Einen zittrigen Atemzug aus seinen Lungen pressend, blinzelte der Blonde die Tränen aus seinen Augen, ignorierte das Gefühl, das sie auf seinen Wangen hervorriefen und hauchte schließlich in einer Mischung aus Entschuldigung, Reue und Hoffnung:
"Wir haben uns geküsst..."
"Nur das?", fragte Buck nun sanft und lächelte aufmunternd.
Ein Kuss?
Ein Kuss machte ihn so fertig?
"Ich habe nicht mehr zugelassen..."
Die Art, wie Steve ihm das gestand, wurde Bucky klar, wie zerrissen Steve wirklich sein musste.
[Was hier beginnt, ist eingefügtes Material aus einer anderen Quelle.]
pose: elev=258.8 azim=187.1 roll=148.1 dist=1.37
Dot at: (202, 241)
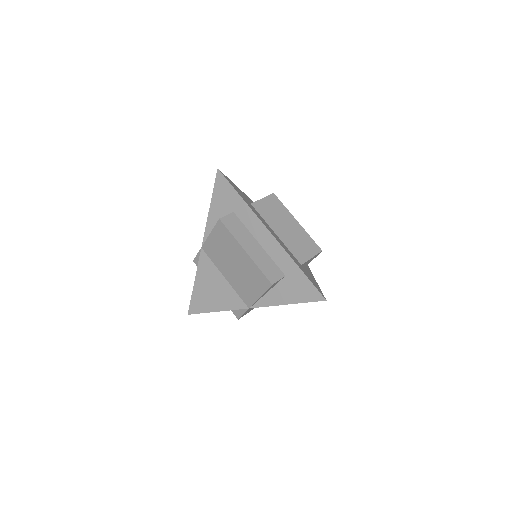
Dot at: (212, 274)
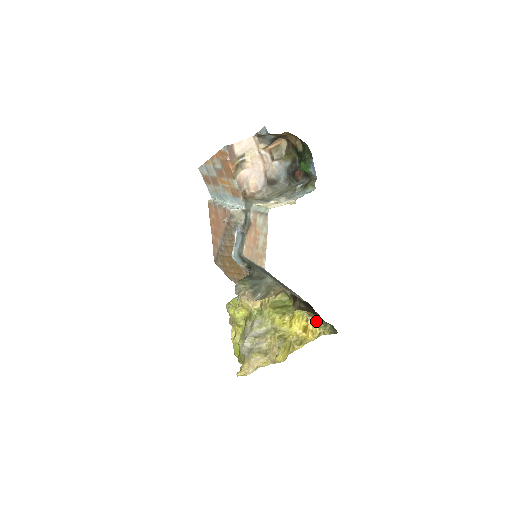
Er spürte, wie der Blonde am ganzen Körper zitterte, spürte die Anspannung in ihm, die jeden einzelnen seiner Muskeln zu erfassen schien.
Er hasste es...
Er hasste es, wie viel er für Steve empfand, aber noch viel mehr hasste er es, diesen Mann vor ihm so zerrissen zu sehen.
Er hasste, wie sehr er das verstand und wie sehr er sich wünschte, dass Steve aufhören würde sich selbst so zu geiseln.
Aber vor allem hasste er die Tatsache, dass er Steven niemals gehen lassen können würde...
Dass er immer der Mann sein würde, der hinter ihm stand.
In jeder Beziehung...
Sie waren Familie.
Auf ihre eigene, verdreht liebende Weise...
"Komm her...", wispernd, zog er den schluchzenden Hünen an sich.
Hielt dem Ansturm der Trauer und der Verzweiflung stand, der sich an seiner Schulter frei brach.
Und schloss die Augen, als er Steve umarmte und seinen Kopf an ihn schmiegte, als dieser in seiner Halsbeuge hemmungslos weinte.